Para além do clima, a distribuição dos espaços verdes é também uma questão de equidade. O estudo conclui que as cidades com maior PIB per capita tendem a oferecer mais espaços verdes. Nas cidades com níveis mais baixos de PIB per capita, a percentagem mediana da população que cumpre a regra “3-30-300” permanece abaixo dos 10%, enquanto nas cidades com níveis mais elevados essa base é significativamente superior, com medianas entre aproximadamente 15% e 20% e casos de melhor desempenho a ultrapassarem os 45%.
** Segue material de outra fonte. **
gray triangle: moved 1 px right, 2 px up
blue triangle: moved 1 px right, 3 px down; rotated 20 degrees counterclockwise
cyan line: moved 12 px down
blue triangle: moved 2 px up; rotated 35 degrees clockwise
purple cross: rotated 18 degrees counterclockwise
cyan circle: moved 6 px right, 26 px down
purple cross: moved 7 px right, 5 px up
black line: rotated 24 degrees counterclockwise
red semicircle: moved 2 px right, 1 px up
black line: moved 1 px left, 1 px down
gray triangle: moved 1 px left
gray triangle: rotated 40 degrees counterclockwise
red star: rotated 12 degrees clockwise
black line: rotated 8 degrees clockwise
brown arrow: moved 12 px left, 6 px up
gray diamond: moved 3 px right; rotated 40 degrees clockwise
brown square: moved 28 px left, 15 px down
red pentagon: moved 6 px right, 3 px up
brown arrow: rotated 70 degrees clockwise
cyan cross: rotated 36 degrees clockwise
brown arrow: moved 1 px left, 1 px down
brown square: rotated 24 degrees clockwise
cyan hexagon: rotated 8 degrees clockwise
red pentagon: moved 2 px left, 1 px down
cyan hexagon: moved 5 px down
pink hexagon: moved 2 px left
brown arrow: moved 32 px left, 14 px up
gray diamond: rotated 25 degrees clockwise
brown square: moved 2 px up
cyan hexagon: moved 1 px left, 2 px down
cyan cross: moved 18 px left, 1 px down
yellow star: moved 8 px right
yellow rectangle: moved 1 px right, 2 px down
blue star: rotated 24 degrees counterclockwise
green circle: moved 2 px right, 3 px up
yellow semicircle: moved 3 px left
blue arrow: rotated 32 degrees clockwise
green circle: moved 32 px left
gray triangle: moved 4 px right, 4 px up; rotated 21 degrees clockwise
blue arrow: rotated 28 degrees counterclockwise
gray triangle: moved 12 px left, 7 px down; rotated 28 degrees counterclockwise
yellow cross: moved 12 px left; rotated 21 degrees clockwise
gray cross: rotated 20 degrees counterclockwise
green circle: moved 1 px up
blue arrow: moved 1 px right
“Estes dados confirmam a existência de uma ‘lacuna verde’, na qual as cidades mais ricas do centro-norte da Europa têm cerca do dobro da probabilidade de cumprir estes padrões de arborização em comparação com as suas congéneres de menor rendimento no sul e leste europeu”, concluem os analistas.
Para responder a estes desafios, o estudo recomenda o reforço de florestas periurbanas, a expansão de programas de plantação de árvores em áreas residenciais e privadas e a aposta em soluções como telhados e paredes verdes. A promoção de transportes sustentáveis poderá também libertar espaço urbano atualmente ocupado por infraestruturas rodoviárias.
O princípio “3-30-300” é apontado como uma ferramenta prática para orientar políticas públicas, permitindo avaliar o estado da vegetação urbana, acompanhar a evolução e promover um acesso mais equitativo à natureza nas cidades europeias.